Demographic change affects the energy use in the household sector, which accounts for a major share of overall energy use. To understand this chain of effects better, we will devote this chapter to a more detailed analysis of households’ energy consumption. EVS data are used to identify differences in energy use between age groups, and the special roles of transport and space heating are discussed. We show that the effect of demographic change is not uniform across Germany: it depends on the technological and socio-economic conditions, which differ between regions.
Kerstin Engel, Patrick Hansen, Tobias Kronenberg

Part iv

Chapter 11. Evaluation of Findings on Sustainability Strategies

The German national sustainability strategy and the federal spatial planning policy provide the basis for deriving a concept for sustainable development that corresponds to the object of study in the InfraDem project. Nine indicators of sustainability have been applied in the InfraDem project to evaluate the contribution made by demographic development to sustainable development. These indicators have been chosen according to the object of study. They are not applicable for the evaluation of overall sustainable development in Germany, Hamburg or Mecklenburg-Western Pomerania. This type of evaluation requires additional indicators, referring to factors such as research and development, habitation and the preservation of nature, which are not considered in this study. In order to achieve sustainable development, further measures – substitution and technological progress – as well as a change in behavioural patterns are required (for example, in the case of carbon dioxide emissions). A theoretical concept for the definition of sustainable spatial development, stipulating appropriate indicators and related target values, is required.
Hermann Keimel, Holger Schlör

Chapter 12. Policy Implications: The Regional Perspective and Beyond

The following chapter summarises the key findings of the preceding chapters, embedding them into a discussion of general infrastructure policy. The resulting central question is how the burden of infrastructure adaptation associated with demographic change can be allocated.
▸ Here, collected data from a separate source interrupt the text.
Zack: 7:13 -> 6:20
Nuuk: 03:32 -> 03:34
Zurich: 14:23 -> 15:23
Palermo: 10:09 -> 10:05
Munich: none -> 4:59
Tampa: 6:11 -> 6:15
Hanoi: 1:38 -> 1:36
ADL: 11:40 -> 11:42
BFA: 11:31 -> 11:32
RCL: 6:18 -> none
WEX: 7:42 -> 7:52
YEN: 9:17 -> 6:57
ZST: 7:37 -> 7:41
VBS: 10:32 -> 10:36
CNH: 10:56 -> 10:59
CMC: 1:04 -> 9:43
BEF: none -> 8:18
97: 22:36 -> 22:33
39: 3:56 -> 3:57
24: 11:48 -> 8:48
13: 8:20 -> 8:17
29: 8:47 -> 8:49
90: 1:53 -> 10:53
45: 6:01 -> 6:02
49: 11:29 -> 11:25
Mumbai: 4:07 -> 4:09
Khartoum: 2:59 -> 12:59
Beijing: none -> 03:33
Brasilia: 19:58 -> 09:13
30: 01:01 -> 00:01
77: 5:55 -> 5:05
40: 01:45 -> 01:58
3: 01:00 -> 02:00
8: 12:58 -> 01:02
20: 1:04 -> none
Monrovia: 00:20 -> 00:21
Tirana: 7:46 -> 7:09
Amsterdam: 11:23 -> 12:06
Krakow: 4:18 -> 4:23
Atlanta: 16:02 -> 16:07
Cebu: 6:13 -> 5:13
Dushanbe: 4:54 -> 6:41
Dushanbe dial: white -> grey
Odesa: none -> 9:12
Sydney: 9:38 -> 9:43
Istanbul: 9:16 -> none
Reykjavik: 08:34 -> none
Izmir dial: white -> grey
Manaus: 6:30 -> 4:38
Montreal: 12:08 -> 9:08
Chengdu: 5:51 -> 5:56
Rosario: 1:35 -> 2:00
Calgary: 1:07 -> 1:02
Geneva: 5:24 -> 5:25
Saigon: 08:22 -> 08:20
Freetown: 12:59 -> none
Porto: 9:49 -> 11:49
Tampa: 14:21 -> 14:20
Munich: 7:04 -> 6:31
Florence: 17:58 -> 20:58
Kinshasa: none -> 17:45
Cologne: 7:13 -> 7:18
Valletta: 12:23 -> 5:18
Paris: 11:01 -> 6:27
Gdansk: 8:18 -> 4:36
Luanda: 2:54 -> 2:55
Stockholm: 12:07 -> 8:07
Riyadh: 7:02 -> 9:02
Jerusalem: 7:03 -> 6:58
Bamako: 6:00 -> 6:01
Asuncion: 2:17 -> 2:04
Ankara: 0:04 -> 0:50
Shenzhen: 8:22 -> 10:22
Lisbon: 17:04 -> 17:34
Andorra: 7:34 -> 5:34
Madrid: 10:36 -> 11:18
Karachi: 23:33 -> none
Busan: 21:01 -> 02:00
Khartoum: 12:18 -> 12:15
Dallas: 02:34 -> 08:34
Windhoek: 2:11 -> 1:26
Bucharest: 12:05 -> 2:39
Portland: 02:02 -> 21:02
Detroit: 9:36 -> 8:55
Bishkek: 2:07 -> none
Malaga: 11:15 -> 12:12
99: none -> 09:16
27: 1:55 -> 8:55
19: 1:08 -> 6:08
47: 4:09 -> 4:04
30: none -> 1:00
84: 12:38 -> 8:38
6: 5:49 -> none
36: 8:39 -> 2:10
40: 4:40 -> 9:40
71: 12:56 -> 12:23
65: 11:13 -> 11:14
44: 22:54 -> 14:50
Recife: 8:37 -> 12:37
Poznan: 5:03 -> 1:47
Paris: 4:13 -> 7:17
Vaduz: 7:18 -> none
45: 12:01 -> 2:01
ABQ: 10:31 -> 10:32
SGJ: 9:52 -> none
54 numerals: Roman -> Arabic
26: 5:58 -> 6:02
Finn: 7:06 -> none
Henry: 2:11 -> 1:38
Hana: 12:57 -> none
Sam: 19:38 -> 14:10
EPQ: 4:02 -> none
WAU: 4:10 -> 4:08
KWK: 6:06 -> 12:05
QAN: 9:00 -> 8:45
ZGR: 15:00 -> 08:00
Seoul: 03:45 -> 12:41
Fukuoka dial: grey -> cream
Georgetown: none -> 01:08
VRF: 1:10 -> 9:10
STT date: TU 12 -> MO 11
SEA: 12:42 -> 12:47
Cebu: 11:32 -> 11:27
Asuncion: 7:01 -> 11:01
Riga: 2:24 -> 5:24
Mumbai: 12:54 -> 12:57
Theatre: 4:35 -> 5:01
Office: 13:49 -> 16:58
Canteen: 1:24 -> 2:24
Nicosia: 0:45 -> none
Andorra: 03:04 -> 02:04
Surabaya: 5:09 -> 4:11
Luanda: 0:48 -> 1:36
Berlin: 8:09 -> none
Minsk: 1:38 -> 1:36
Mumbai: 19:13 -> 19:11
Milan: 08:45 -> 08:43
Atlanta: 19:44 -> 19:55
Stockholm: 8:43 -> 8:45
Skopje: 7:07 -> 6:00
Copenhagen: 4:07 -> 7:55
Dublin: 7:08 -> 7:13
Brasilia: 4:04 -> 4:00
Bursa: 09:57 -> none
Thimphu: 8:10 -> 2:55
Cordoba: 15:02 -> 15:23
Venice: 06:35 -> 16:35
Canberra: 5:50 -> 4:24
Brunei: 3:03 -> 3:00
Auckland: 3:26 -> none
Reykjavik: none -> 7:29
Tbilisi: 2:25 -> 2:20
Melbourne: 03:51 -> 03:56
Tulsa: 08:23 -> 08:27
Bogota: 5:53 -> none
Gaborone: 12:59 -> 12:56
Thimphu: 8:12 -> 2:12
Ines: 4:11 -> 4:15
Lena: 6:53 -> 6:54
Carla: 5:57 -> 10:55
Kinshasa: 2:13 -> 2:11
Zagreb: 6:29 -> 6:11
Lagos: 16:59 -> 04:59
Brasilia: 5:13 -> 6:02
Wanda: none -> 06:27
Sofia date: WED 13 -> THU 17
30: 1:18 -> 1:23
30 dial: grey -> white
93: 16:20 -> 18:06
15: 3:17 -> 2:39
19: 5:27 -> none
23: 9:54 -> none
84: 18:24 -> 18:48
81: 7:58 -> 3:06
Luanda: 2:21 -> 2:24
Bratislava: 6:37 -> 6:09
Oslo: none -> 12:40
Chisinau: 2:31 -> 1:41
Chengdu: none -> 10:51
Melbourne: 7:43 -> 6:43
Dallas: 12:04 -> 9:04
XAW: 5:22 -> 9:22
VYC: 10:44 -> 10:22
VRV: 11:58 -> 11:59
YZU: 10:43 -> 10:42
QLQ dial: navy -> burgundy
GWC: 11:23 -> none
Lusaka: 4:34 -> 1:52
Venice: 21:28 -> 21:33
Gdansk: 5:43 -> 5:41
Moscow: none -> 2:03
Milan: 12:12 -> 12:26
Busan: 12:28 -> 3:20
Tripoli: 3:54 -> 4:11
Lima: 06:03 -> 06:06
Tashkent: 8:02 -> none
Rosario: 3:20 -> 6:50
Inevitably, normative principles associated with regional infrastructures become the focal points, mainly culminating in the discussion on the equality of opportunity of welfare and the practice of regional redistribution policy. In this context, the implications for infrastructure planning and for sustainable development are discussed. Finally, the results, which are analysed with a focus on Germany, are reconsidered in terms of their relevance for other countries.